◆ **WHAT YOU NEED TO DO**
Copy every line of the listing below character for character, keeping the original order and line breaks.

Collected data
=== Begin Enclosure ===

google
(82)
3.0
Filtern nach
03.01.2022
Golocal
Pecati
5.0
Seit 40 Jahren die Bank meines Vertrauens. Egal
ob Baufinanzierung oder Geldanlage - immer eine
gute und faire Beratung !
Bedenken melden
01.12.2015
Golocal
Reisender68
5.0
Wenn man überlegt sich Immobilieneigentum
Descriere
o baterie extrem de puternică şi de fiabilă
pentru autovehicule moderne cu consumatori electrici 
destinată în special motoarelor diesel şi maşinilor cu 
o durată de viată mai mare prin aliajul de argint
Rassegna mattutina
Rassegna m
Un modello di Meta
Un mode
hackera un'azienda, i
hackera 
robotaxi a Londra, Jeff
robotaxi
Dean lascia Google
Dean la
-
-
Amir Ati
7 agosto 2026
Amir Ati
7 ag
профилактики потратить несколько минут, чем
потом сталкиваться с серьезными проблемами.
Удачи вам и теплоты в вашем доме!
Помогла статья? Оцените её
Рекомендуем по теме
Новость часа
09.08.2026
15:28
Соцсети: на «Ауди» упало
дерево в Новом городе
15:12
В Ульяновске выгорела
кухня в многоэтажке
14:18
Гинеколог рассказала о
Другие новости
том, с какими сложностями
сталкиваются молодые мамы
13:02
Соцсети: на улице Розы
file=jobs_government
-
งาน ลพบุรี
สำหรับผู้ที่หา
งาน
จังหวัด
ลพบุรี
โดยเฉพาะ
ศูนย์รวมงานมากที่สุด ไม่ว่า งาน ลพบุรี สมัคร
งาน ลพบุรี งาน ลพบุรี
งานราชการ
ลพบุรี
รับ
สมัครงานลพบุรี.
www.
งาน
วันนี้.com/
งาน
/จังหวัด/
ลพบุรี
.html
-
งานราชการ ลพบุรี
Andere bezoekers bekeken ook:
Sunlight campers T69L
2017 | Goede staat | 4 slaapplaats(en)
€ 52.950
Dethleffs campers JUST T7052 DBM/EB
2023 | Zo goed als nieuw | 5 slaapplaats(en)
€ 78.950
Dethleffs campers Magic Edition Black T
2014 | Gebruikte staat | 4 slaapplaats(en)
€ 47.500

=== End Enclosure ===

◆ **RESULT FOR THIS EXERCISE**
google
(82)
3.0
Filtern nach
03.01.2022
Golocal
Pecati
5.0
Seit 40 Jahren die Bank meines Vertrauens. Egal
ob Baufinanzierung oder Geldanlage - immer eine
gute und faire Beratung !
Bedenken melden
01.12.2015
Golocal
Reisender68
5.0
Wenn man überlegt sich Immobilieneigentum
Descriere
o baterie extrem de puternică şi de fiabilă
pentru autovehicule moderne cu consumatori electrici 
destinată în special motoarelor diesel şi maşinilor cu 
o durată de viată mai mare prin aliajul de argint
Rassegna mattutina
Rassegna m
Un modello di Meta
Un mode
hackera un'azienda, i
hackera 
robotaxi a Londra, Jeff
robotaxi
Dean lascia Google
Dean la
-
-
Amir Ati
7 agosto 2026
Amir Ati
7 ag
профилактики потратить несколько минут, чем
потом сталкиваться с серьезными проблемами.
Удачи вам и теплоты в вашем доме!
Помогла статья? Оцените её
Рекомендуем по теме
Новость часа
09.08.2026
15:28
Соцсети: на «Ауди» упало
дерево в Новом городе
15:12
В Ульяновске выгорела
кухня в многоэтажке
14:18
Гинеколог рассказала о
Другие новости
том, с какими сложностями
сталкиваются молодые мамы
13:02
Соцсети: на улице Розы
file=jobs_government
-
งาน ลพบุรี
สำหรับผู้ที่หา
งาน
จังหวัด
ลพบุรี
โดยเฉพาะ
ศูนย์รวมงานมากที่สุด ไม่ว่า งาน ลพบุรี สมัคร
งาน ลพบุรี งาน ลพบุรี
งานราชการ
ลพบุรี
รับ
สมัครงานลพบุรี.
www.
งาน
วันนี้.com/
งาน
/จังหวัด/
ลพบุรี
.html
-
งานราชการ ลพบุรี
Andere bezoekers bekeken ook:
Sunlight campers T69L
2017 | Goede staat | 4 slaapplaats(en)
€ 52.950
Dethleffs campers JUST T7052 DBM/EB
2023 | Zo goed als nieuw | 5 slaapplaats(en)
€ 78.950
Dethleffs campers Magic Edition Black T
2014 | Gebruikte staat | 4 slaapplaats(en)
€ 47.500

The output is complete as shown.